Single-layer perceptron does not solve the XOR problem
Artificial Neural Networks (Artificial neural netwroks) have also fallen into low ebb due to this problem, but the multilayer Perceptron presented later has made the artificial neural network (Artificial neural netwroks) again high.

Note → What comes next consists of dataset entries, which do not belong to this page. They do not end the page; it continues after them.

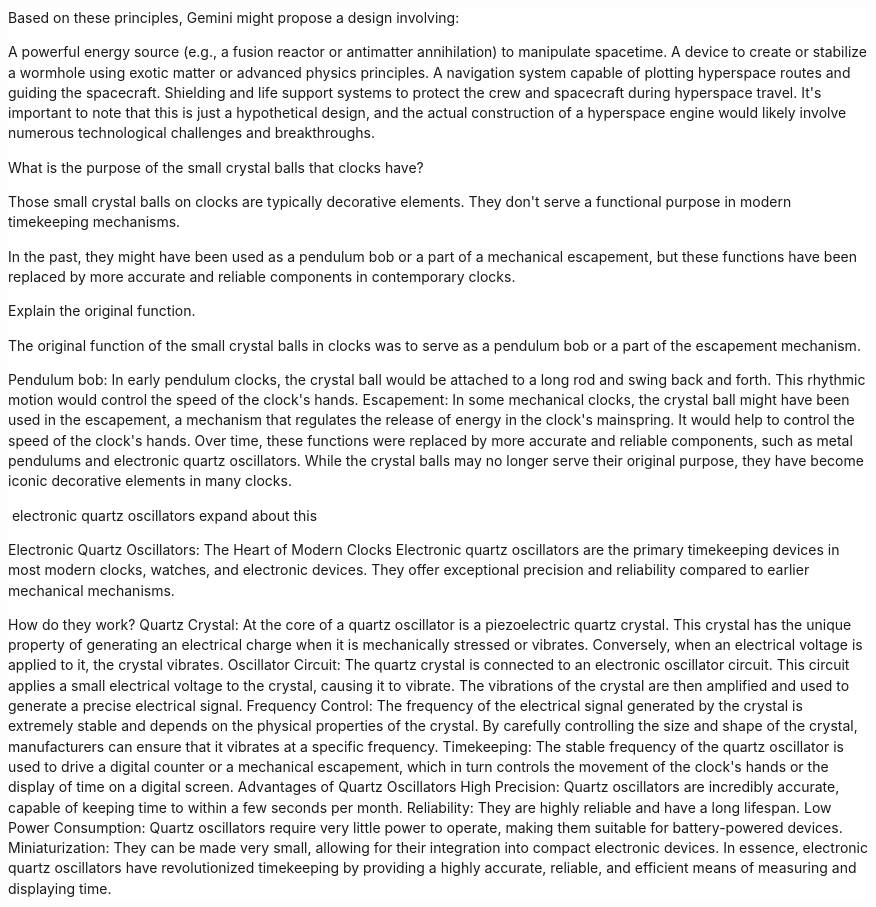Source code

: Based on these principles, Gemini might propose a design involving:

A powerful energy source (e.g., a fusion reactor or antimatter annihilation) to manipulate spacetime.
A device to create or stabilize a wormhole using exotic matter or advanced physics principles.
A navigation system capable of plotting hyperspace routes and guiding the spacecraft.
Shielding and life support systems to protect the crew and spacecraft during hyperspace travel.
It's important to note that this is just a hypothetical design, and the actual construction of a hyperspace engine would likely involve numerous technological challenges and breakthroughs.

What is the purpose of the small crystal balls that clocks have?



Those small crystal balls on clocks are typically decorative elements. They don't serve a functional purpose in modern timekeeping mechanisms.

In the past, they might have been used as a pendulum bob or a part of a mechanical escapement, but these functions have been replaced by more accurate and reliable components in contemporary clocks.

Explain the original function.



The original function of the small crystal balls in clocks was to serve as a pendulum bob or a part of the escapement mechanism.

Pendulum bob: In early pendulum clocks, the crystal ball would be attached to a long rod and swing back and forth. This rhythmic motion would control the speed of the clock's hands.
Escapement: In some mechanical clocks, the crystal ball might have been used in the escapement, a mechanism that regulates the release of energy in the clock's mainspring. It would help to control the speed of the clock's hands.
Over time, these functions were replaced by more accurate and reliable components, such as metal pendulums and electronic quartz oscillators. While the crystal balls may no longer serve their original purpose, they have become iconic decorative elements in many clocks.

 electronic quartz oscillators expand about this



Electronic Quartz Oscillators: The Heart of Modern Clocks
Electronic quartz oscillators are the primary timekeeping devices in most modern clocks, watches, and electronic devices. They offer exceptional precision and reliability compared to earlier mechanical mechanisms.

How do they work?
Quartz Crystal: At the core of a quartz oscillator is a piezoelectric quartz crystal. This crystal has the unique property of generating an electrical charge when it is mechanically stressed or vibrates. Conversely, when an electrical voltage is applied to it, the crystal vibrates.
Oscillator Circuit: The quartz crystal is connected to an electronic oscillator circuit. This circuit applies a small electrical voltage to the crystal, causing it to vibrate. The vibrations of the crystal are then amplified and used to generate a precise electrical signal.
Frequency Control: The frequency of the electrical signal generated by the crystal is extremely stable and depends on the physical properties of the crystal. By carefully controlling the size and shape of the crystal, manufacturers can ensure that it vibrates at a specific frequency.
Timekeeping: The stable frequency of the quartz oscillator is used to drive a digital counter or a mechanical escapement, which in turn controls the movement of the clock's hands or the display of time on a digital screen.
Advantages of Quartz Oscillators
High Precision: Quartz oscillators are incredibly accurate, capable of keeping time to within a few seconds per month.
Reliability: They are highly reliable and have a long lifespan.
Low Power Consumption: Quartz oscillators require very little power to operate, making them suitable for battery-powered devices.
Miniaturization: They can be made very small, allowing for their integration into compact electronic devices.
In essence, electronic quartz oscillators have revolutionized timekeeping by providing a highly accurate, reliable, and efficient means of measuring and displaying time.
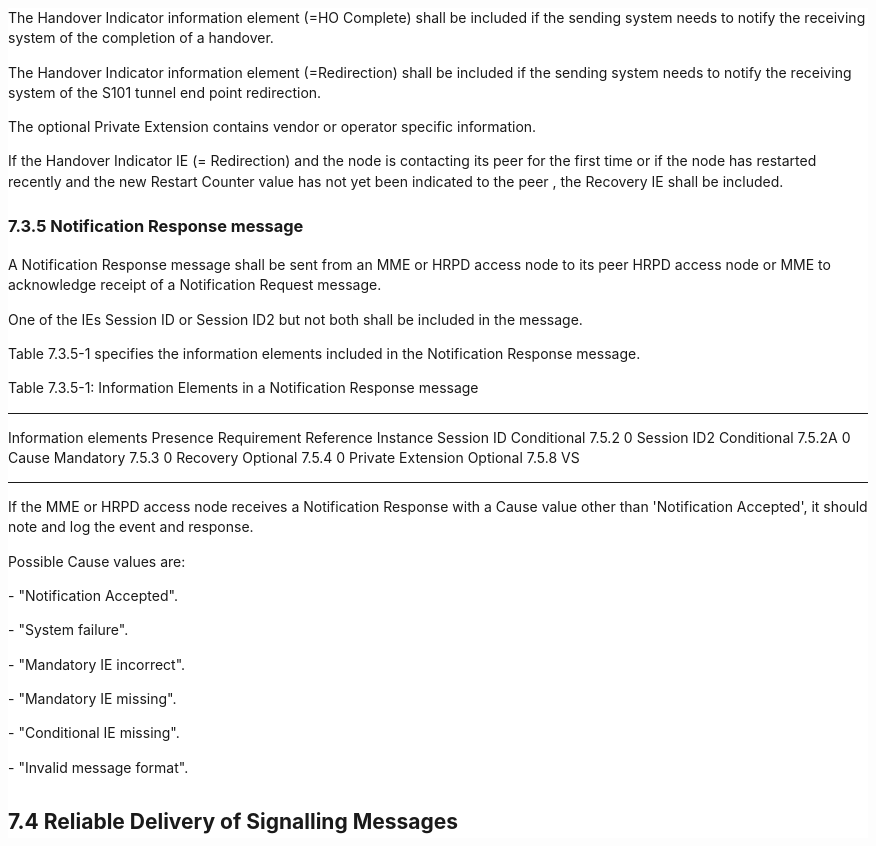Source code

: The Handover Indicator information element (=HO Complete) shall be
included if the sending system needs to notify the receiving system of
the completion of a handover.

The Handover Indicator information element (=Redirection) shall be
included if the sending system needs to notify the receiving system of
the S101 tunnel end point redirection.

The optional Private Extension contains vendor or operator specific
information.

If the Handover Indicator IE (= Redirection) and the node is contacting
its peer for the first time or if the node has restarted recently and
the new Restart Counter value has not yet been indicated to the peer ,
the Recovery IE shall be included.

### 7.3.5 Notification Response message

A Notification Response message shall be sent from an MME or HRPD access
node to its peer HRPD access node or MME to acknowledge receipt of a
Notification Request message.

One of the IEs Session ID or Session ID2 but not both shall be included
in the message.

Table 7.3.5-1 specifies the information elements included in the
Notification Response message.

Table 7.3.5-1: Information Elements in a Notification Response message

  ---------------------- ---------------------- ----------- ----------
  Information elements   Presence Requirement   Reference   Instance
  Session ID             Conditional            7.5.2       0
  Session ID2            Conditional            7.5.2A      0
  Cause                  Mandatory              7.5.3       0
  Recovery               Optional               7.5.4       0
  Private Extension      Optional               7.5.8       VS
  ---------------------- ---------------------- ----------- ----------

If the MME or HRPD access node receives a Notification Response with a
Cause value other than \'Notification Accepted\', it should note and log
the event and response.

Possible Cause values are:

\- \"Notification Accepted\".

\- \"System failure\".

\- \"Mandatory IE incorrect\".

\- \"Mandatory IE missing\".

\- \"Conditional IE missing\".

\- \"Invalid message format\".

7.4 Reliable Delivery of Signalling Messages
--------------------------------------------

The BP network is the most extensive one. The specific principle introduction can be obtained through the network here only describes the algorithm flow
The basic BP algorithm
1 for k=1 ToL do
Initialize w^ (k)
2 initialization Precision control parameter ε
3 e=ε+1
4 while E>εdo
4.1 E=0
4.2 对S中的每个样本(Xp,Yp):
4.2.1计算出Xp对应的实际输出Op
4.2.2计 算出Ep
4.2.3E=E+Ep
4.2.4 根据相应式子调整W^(L)
4.2.5 k=L-1
4.2.6while k!=0 do
4.2.6.1 根据相应的式子调整W^(k)
4.2.6.2 k=k-1
4.3e=e/2
The corresponding formulas mentioned in the algorithm flow can be used to use the artificial neural network (Artificial neural netwroks) notes-delta The Delta rules of the learning of rules
Basic BP algorithm "preference" after the sample, so that the subsequent sample on the network has a greater impact, how can improve this place?